What the exercise asks: Beginning with the line that has "right elbow: (10, 142)" in it, transcribe the listing exactly through its final line, and add nothing.
----
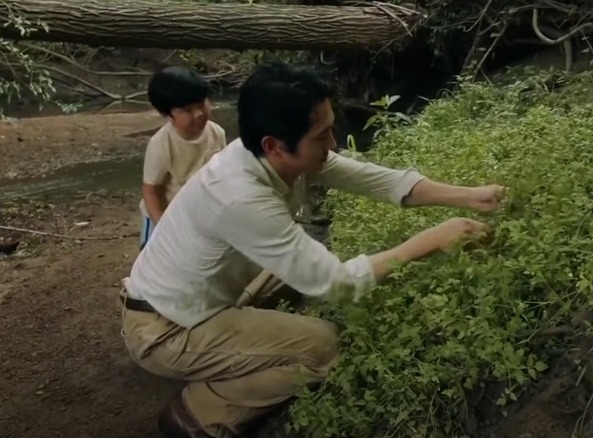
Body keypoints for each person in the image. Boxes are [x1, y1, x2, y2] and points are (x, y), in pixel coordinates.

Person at [119, 61, 506, 438]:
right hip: (165, 330)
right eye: (321, 135)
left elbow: (377, 180)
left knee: (295, 268)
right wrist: (433, 239)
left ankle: (242, 341)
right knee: (323, 347)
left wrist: (470, 197)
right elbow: (336, 284)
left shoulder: (263, 153)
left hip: (196, 296)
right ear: (276, 146)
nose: (332, 143)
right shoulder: (239, 197)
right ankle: (201, 410)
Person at [138, 65, 227, 249]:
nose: (198, 114)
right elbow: (151, 191)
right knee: (156, 254)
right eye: (187, 110)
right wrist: (162, 225)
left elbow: (221, 175)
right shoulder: (162, 144)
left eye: (202, 104)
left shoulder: (216, 133)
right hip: (163, 212)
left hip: (195, 212)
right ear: (168, 114)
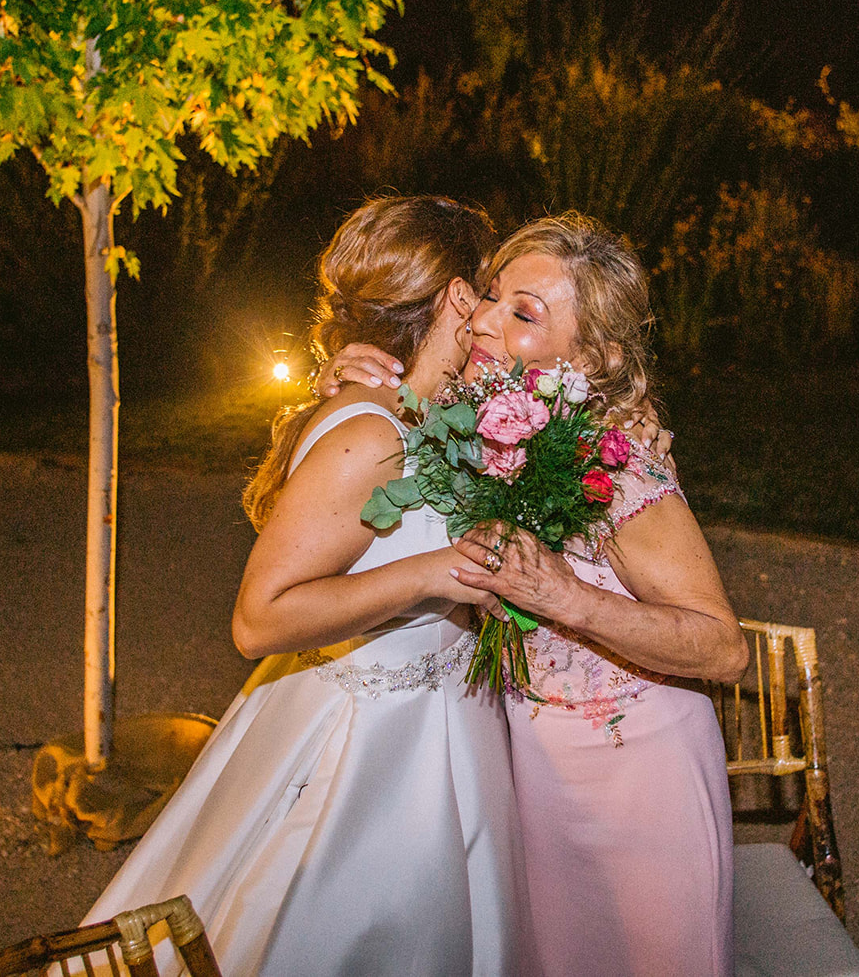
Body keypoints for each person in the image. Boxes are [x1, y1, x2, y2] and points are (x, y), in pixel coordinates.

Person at [81, 196, 535, 977]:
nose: (493, 312)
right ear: (458, 297)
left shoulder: (431, 411)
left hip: (442, 731)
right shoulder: (370, 433)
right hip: (374, 754)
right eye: (487, 292)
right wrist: (434, 572)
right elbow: (259, 619)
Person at [322, 212, 748, 977]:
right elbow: (342, 500)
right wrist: (342, 392)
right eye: (490, 296)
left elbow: (723, 645)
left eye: (524, 314)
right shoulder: (475, 430)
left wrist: (570, 599)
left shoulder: (618, 466)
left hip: (639, 778)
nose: (482, 321)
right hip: (532, 772)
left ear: (592, 355)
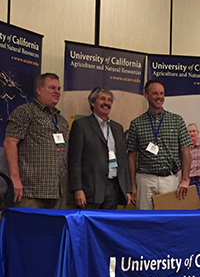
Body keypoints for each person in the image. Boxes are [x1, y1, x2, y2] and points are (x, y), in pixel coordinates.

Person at [4, 73, 69, 209]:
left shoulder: (62, 120)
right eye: (52, 88)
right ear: (39, 90)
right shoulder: (25, 112)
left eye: (59, 89)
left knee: (53, 230)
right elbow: (10, 142)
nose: (57, 92)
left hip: (58, 192)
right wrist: (14, 178)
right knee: (27, 229)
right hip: (31, 191)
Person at [127, 79, 192, 210]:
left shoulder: (177, 121)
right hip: (145, 180)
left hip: (169, 180)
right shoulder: (136, 124)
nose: (159, 97)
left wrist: (185, 179)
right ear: (146, 95)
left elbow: (185, 151)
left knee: (169, 222)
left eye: (162, 93)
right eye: (155, 93)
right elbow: (132, 156)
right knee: (144, 222)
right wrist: (132, 185)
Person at [68, 87, 132, 209]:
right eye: (102, 99)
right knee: (89, 226)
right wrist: (77, 189)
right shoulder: (81, 126)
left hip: (113, 188)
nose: (107, 103)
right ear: (92, 103)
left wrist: (127, 189)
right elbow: (75, 160)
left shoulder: (118, 128)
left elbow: (123, 160)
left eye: (109, 100)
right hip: (90, 190)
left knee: (108, 226)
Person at [188, 123, 200, 199]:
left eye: (193, 131)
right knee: (192, 203)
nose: (192, 133)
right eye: (190, 132)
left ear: (197, 132)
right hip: (190, 180)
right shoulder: (185, 148)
----
Answer:
right elbow: (10, 142)
nose: (57, 92)
left hip: (58, 192)
right wrist: (14, 178)
right knee: (27, 229)
right hip: (31, 191)
Person at [127, 79, 192, 210]:
left shoulder: (177, 121)
right hip: (145, 180)
left hip: (169, 180)
right shoulder: (136, 124)
nose: (159, 97)
left wrist: (185, 179)
right ear: (146, 95)
left elbow: (185, 151)
left knee: (169, 222)
left eye: (162, 93)
right eye: (155, 93)
right elbow: (132, 156)
right knee: (144, 222)
right wrist: (132, 185)
Person at [68, 87, 132, 209]:
right eye: (102, 99)
right knee: (89, 226)
right wrist: (77, 189)
right shoulder: (81, 126)
left hip: (113, 188)
nose: (107, 103)
right ear: (92, 103)
left wrist: (127, 189)
right elbow: (75, 160)
left shoulder: (118, 128)
left elbow: (123, 160)
left eye: (109, 100)
right hip: (90, 190)
left knee: (108, 226)
Person at [188, 123, 200, 199]:
left eye: (193, 131)
right knee: (192, 203)
nose: (192, 133)
right eye: (190, 132)
left ear: (197, 132)
right hip: (190, 180)
right shoulder: (185, 148)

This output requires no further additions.